4. Своеобразное проявление этого признания противоположности внеш­него и внутреннего и этого перенесения научного принципа во внутрен­нюю жизнь представляет, наконец, и этика Абеляра. Уже по своему за­главию (Scito te ipsum) она заявляет о себе учением, основывающимся на внутреннем опыте, и значение ее состоит именно в том, что она впервые трактует снова об этике, как об особой философской дисциплине, и отре­шает ее от догматико-метафизических стремлений. И это несмотря на то, что она тоже исходит из христианского сознания греховности, как из фундаментального факта. Но это обстоятельство не мешает ей перейти немедленно в глубину внутренней жизни. Добро и зло, учит она, состоит не во внешних поступках, а в их внутренних причинах. Добро и зло заклю­чаются даже не в мыслях (suggestio), не в чувствах и не во влечениях (delectatio), предшествующих решению воли, а исключительно в этом реше­нии (concensus). Ибо наклонность к добру или злу (voluntas), обуслов­ливающаяся природой и отчасти телесной конституцией, сама по себе, в собственном смысле этого слова, не может быть названа ни добром, ни злом. Порок (vitium) - к пороку сводит Абеляр прирожденный грех -только благодаря решению (consensus) становится грехом (peccatum). Но раз оно сделано, то вместе с ним и грех вполне находится налицо, и физический поступок со своими внешними последствиями этически не прибавляет к нему ничего.
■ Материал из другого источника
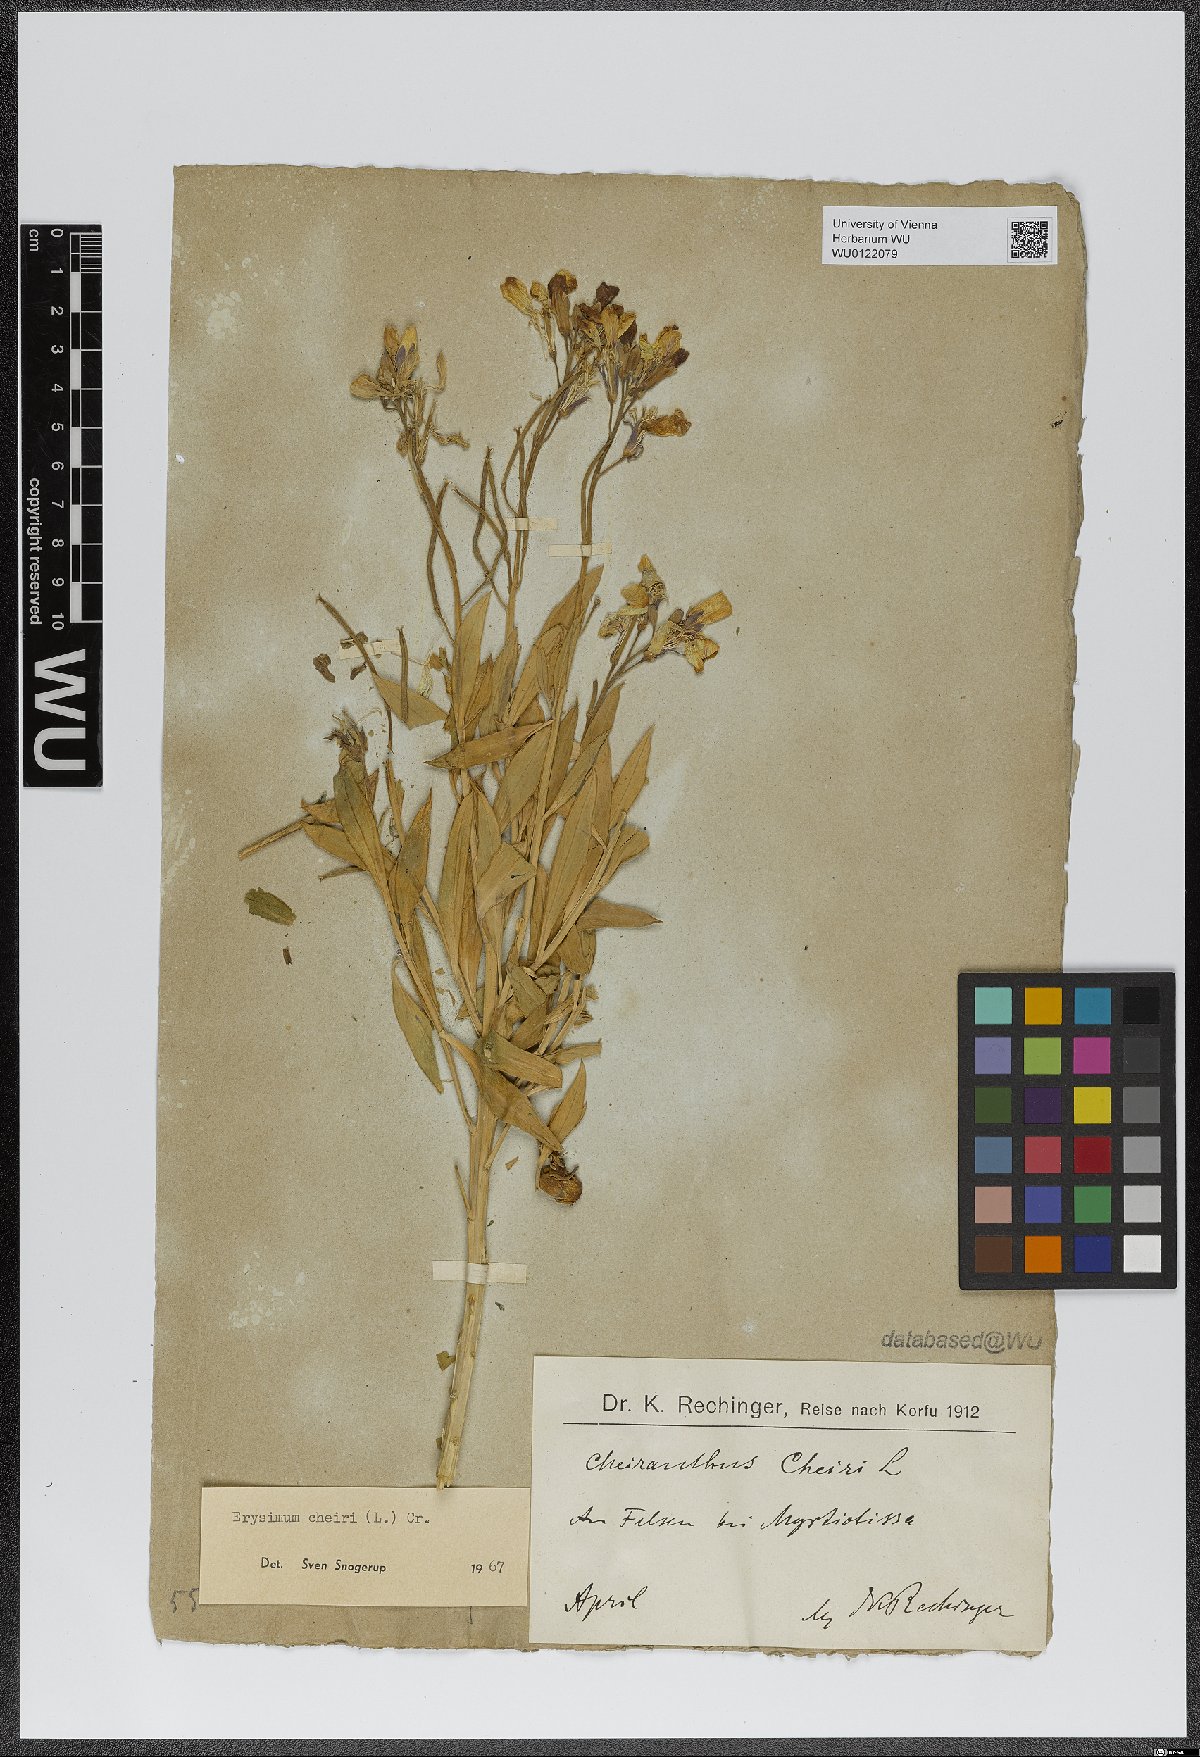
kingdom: Plantae
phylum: Tracheophyta
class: Magnoliopsida
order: Brassicales
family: Brassicaceae
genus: Erysimum
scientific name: Erysimum cheiri
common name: Wallflower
Таким образом, сущность нравственности переносится Абеляром исклю­чительно в волевое решение (animi intentio). Но в чем же заключается норма, по которой это решение может быть охарактеризовано добрым или дурным? Абеляр и в этом случае отказывается от всякого внешнего и объективного определения в форме закона: норму оценки он видит исключительно во внутренней стороне индивидуального решения, она состоит именно в согласии или несогласии с совестью (consientia). Хорошим является всякий поступок, который согласуется с собственным убеждением решающегося; дурным представляется лишь поступок, про­тиворечащий этому убеждению.

258

И что такое совесть? В тех случаях, когда Абеляр выступает в качестве философа, диалектика-рационалиста, он признает ее (по примеру Цицеро­на) естественным нравственным законом, который присущ всем людям, хотя и не в одинаковой степени познается ими, и который, как был убеж­ден Абеляр, после своего затемнения грехом и слабостью в полной ясности был восстановлен в христианской религии (ср., выше § 23, п. 7). Этот естественный закон (lex naturalis) для богослова представляется тож­дественным с волей Бога. Следовать совести, значит, поэтому, повино­ваться Богу, поступать против совести - значит презирать Бога. В тех же случаях, когда содержание естественного нравственного закона ста­новится сколько-нибудь сомнительным, индивидууму остается только пос­тупать по своей совести, т.е. руководствуясь своим пониманием божест­венной заповеди.

Эта этика образа мыслей, проповедовавшаяся главой диалектиков и перипатетиков, представляет собой развитие августиновских принципов самоуглубления и индивидуализма воли; развившись из системы великого церковного учителя она вышла за пределы этой системы и оказала благо­детельное влияние на последующее время.